Валентина питает особую любовь к мелочам. Она видит такие детали, которые большинство людей даже не замечают: текстура губ, форма пряди волос, угол излома брови, длина ресницы, яблочная округлость щеки или изгиб лодыжки. Для нее эти мелочи имеют огромное значение. Бывает, она делает из пальцев рамку, выискивает какую-то особую точку на теле любовника (к примеру, щетину на подбородке Тео), наклоняется и начинает изучать ее строение, пока он не отрывает от себя ее пальцы и не начинает отпускать шуточки по поводу ее одержимости.
Валентина рассматривает свои последние работы. После нескольких лет фотографирования женщин для модных журналов и рассматривания иногда почти не прикрытых одеждой женских тел у нее появилась потребность создавать нечто более высокохудожественное. Ей нравится красота женских форм. Она не лесбиянка, но находит созерцание женщин эротическим и стимулирующим занятием, подталкивающим ее к созданию чувственных образов.
Работая с черно-белой пленкой, она пока фотографировала лишь саму себя.
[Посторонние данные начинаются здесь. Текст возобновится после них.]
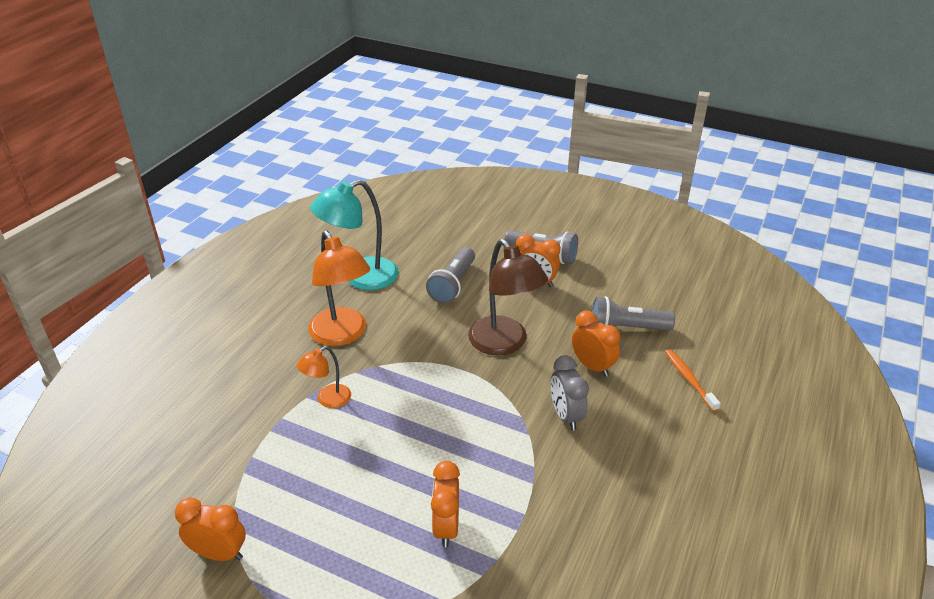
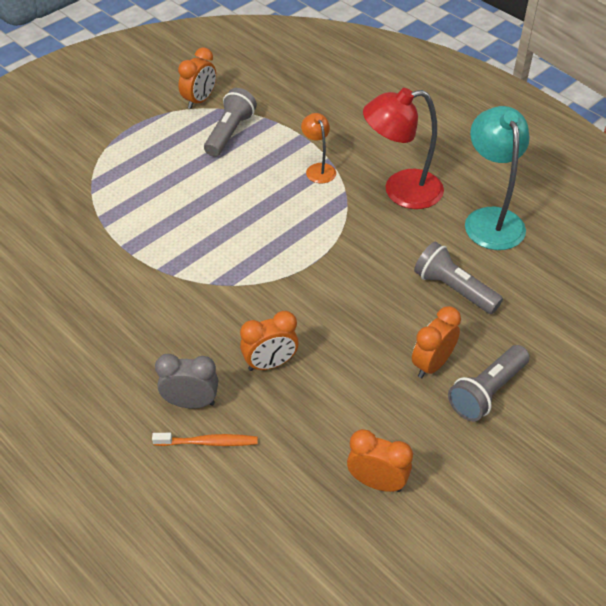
camera: 110 degrees right, 10 degrees up
orange lamp [308,231,370,346] -> red lamp [363,88,444,209]
orange clock [431,461,460,547] -> orange clock moved to [347,429,413,492]
brown lamp [468,239,548,356] -> none
grey clock [551,355,589,431] -> grey clock moved to [155,354,218,408]
grey flashlight [592,296,675,331] -> grey flashlight moved to [204,88,257,157]

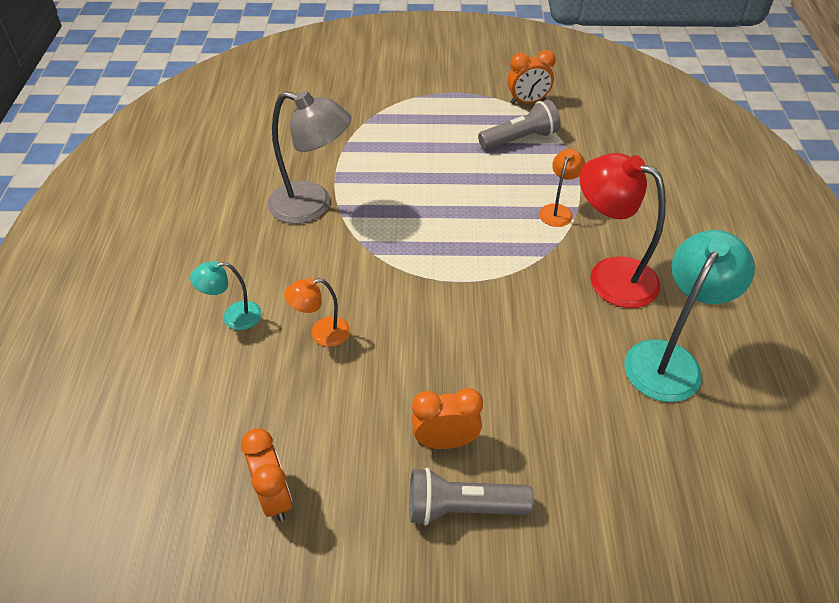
camera: 45 degrees right, 0 degrees up
orange toothbrush [152,433,258,446] -> none
grey clock [155,354,218,408] -> turquoise lamp [190,261,262,330]
orange clock [240,311,299,371] -> orange lamp [284,278,350,347]
grey flashlight [414,242,503,314] -> none
none -> grey lamp [268,90,351,224]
Валентина намеренно отказалась от работы с моделями, а просить позировать других знакомых женщин постеснялась. До последней сессии она снималась в старой одежде матери, которую та носила в шестидесятых. Она знает, что почти неотличима от нее, и ей даже немного страшно смотреть на эти снимки. Цель Валентины – создать мир фантастических образов, где женщины становятся нереальными, совместить невинность и вожделение, соблазнить зрителя, чтобы он, каким бы ханжой ни был, увидел красоту желания.
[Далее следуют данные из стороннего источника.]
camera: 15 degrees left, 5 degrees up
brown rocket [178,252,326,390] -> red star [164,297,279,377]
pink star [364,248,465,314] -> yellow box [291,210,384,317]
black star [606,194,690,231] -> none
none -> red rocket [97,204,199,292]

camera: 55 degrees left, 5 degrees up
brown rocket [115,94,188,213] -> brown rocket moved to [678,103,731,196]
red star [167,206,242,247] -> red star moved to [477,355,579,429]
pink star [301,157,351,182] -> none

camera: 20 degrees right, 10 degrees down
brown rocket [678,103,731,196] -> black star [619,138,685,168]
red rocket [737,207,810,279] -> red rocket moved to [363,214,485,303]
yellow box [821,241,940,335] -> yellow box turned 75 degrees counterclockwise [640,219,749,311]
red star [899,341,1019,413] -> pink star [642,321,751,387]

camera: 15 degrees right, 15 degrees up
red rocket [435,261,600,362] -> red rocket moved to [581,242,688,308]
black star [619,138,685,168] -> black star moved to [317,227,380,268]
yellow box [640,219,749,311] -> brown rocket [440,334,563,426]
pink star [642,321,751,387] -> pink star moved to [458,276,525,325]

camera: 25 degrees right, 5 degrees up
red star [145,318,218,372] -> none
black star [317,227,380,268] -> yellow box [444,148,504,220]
Последняя серия фотографий была сделана в Венеции. Ее всегда влекло к этому городу. Его поэтические и чувственные обертоны завораживают Валентину. Вообще-то там она чувствует себя как дома, чего нельзя сказать о Милане. Фотографии она делала ранним утром. Нашла заброшенный палаццо и начала с того, что запечатлела утренний свет, сочащийся сквозь щели в закрытых ставнях. Потом через узкую дверь она вышла к каналу. За день до этого прошел дождь, и уровень воды в Венеции поднялся. Присев на корточки, она начала фотографировать мутную воду. Несмотря на то что солнце освещало поверхность, различить дно было невозможно, до того грязной оказалась вода. «Вода полна тайн», – подумалось Валентине. Она чувствовала запах разлагающейся Венеции, гниющей соленой воды. В густой мути отражалось ее лицо. Она была такой серьезной.
Валентина поменяла позу, и крошечный камешек упал в канал, нарушив спокойствие воды. Сквозь зыбь она замечает свои ноги и фотографирует их отражение. Потом обнажает другие части тела. Снимает куртку и фотографирует голую руку. Рука выглядит так, словно перестает принадлежать Валентине – бледная, тонкая, колышущаяся и манящая линия. Девушка в зеленой воде уже не она, а какая-то другая женщина, не отличимая от нее внешне, но выглядевшая совсем не так, как ей хотелось. «Посмотри на меня», – заклинает она. Бледное лицо и темные глаза манят. Валентина делает снимок за снимком. Она приближается, и ее водное воплощение обнажается для нее. Валентина фотографирует внутреннюю поверхность согнутого колена и соблазнительную верхнюю часть бедра, потом живот, собравшийся складками, когда она приседает. Ее пупок похож на черное зернышко, плавающее на поверхности воды. Она сняла крупным планом отражение одной груди, белым цветком покачивающееся на воде. Валентина не знала, как долго фотографировала отражение обнаженной девушки. Она полностью сосредоточилась на работе. От восторга у нее перехватило дыхание. На модных съемках с ней никогда такого не случалось.